Yes, there are generalized books on craft that approach writing from different perspectives. I was referring mainly to "How to Write" books by famous authors.

Same holds true for lists of rules by <insert name of famous writer>. It's just their way, their methods.


----------



## Asinya (Aug 23, 2014)

Not really providing anything new here, but yes, this is the book to get. 

For myself, mainly because it was so incredibly inspiring, but the Main thing for me was actually that it made me take a look at my writing and go "You know, this is my art - this is serious, it should be treated seriously and respected, as well as nurtured and honed and supported" 

Before that, it just felt like something I did because I suck at everything else and maybe I won't suck at this. 

I could also add that I'm not a Stephen King fan, but that's beside the point. This book, I love.


----------



## Chilari (Sep 1, 2014)

Trick said:


> I skipped the whole first half about his life except a few paragraphs.
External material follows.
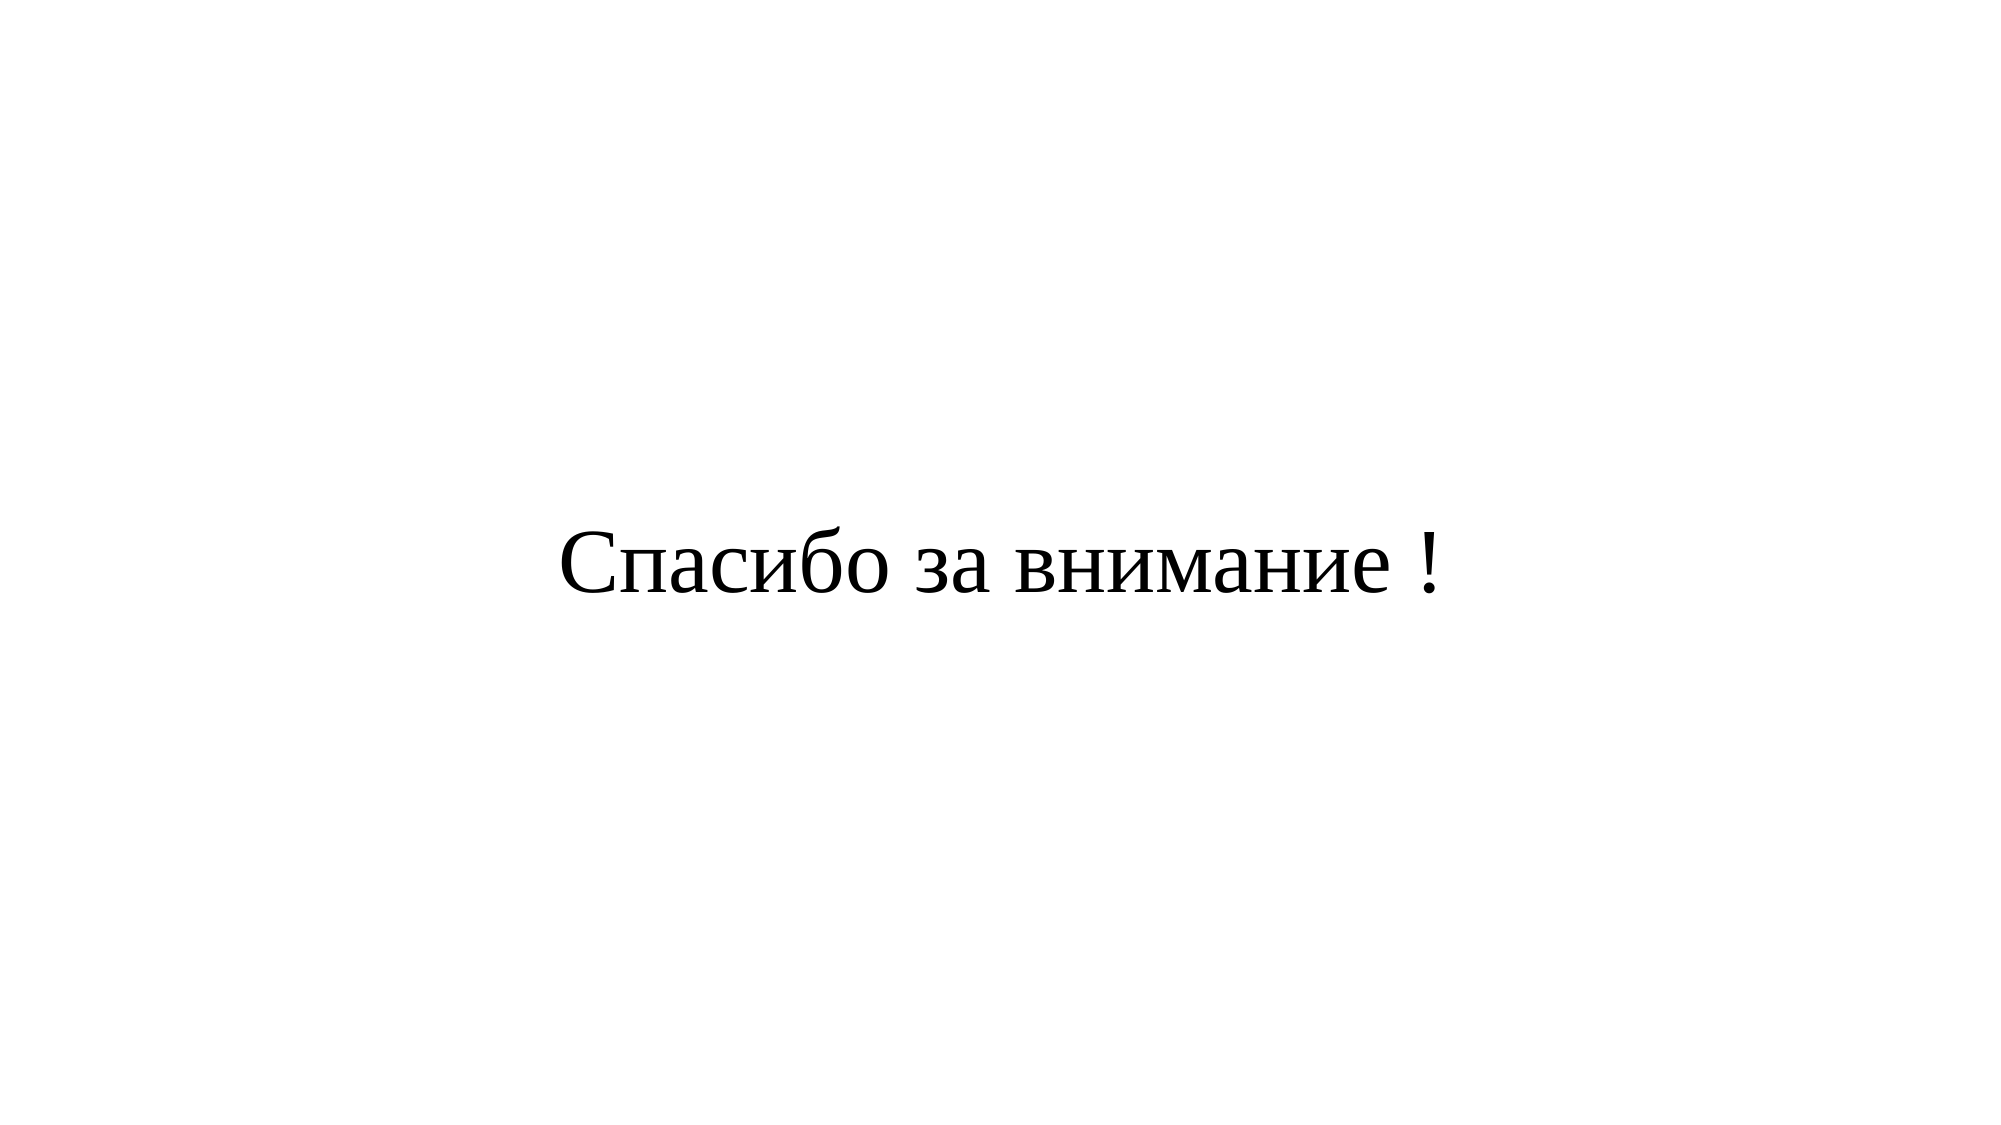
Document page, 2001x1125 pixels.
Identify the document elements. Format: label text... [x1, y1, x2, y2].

title Спасибо за внимание ! [543, 453, 2000, 672]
The useful half however ...



Don't write off the first half as not being useful just because it's a memoir rather than a manual. It's worth reading, not least because it's well written. It acts as a reminder that this journey to become a great writer starts slowly, that you can't expect to break into the big leagues without a lot of hard work. But there are also little snippets, little things he says about life in general or writing, that get you thinking (or at least, got me thinking) - almost off-hand comments which, if you let them, can help change the attitude you have when writing.


----------



## thedarknessrising (Sep 2, 2014)

Chilari said:


> Don't write off the first half as not being useful just because it's a memoir rather than a manual. It's worth reading, not least because it's well written. It acts as a reminder that this journey to become a great writer starts slowly, that you can't expect to break into the big leagues without a lot of hard work. But there are also little snippets, little things he says about life in general or writing, that get you thinking (or at least, got me thinking) - almost off-hand comments which, if you let them, can help change the attitude you have when writing.



Yeah the first half was of more use to me than the actual writing guide. Though I'm not trying to discredit the information he provides in the guide. It's still important. However, I find that a writer's life can tell more about their writing than the actual writing, and I take advice from life stories and experiences. In my opinion, Stephen King is one of the greatest writers ever, and his experiences and stories helped me understand that writing is never about the act of writing. It's about discovering something about yourself and being someone other than who you are. We spend a lot of time doing this. For some of us, it's merely a hobby. For others, it's much more than that. It's a way of life and a means of escape. That's what memoir part taught me. And if you ask me, that's the most important lesson I took away from that book.


----------



## writeshiek33 (Jan 31, 2015)

from what i read he cuts the the bull from other stuff out there


----------



## Delwyn (Jan 31, 2015)

I loved it so much I bought the audiobook version - he narrates - awesome!


----------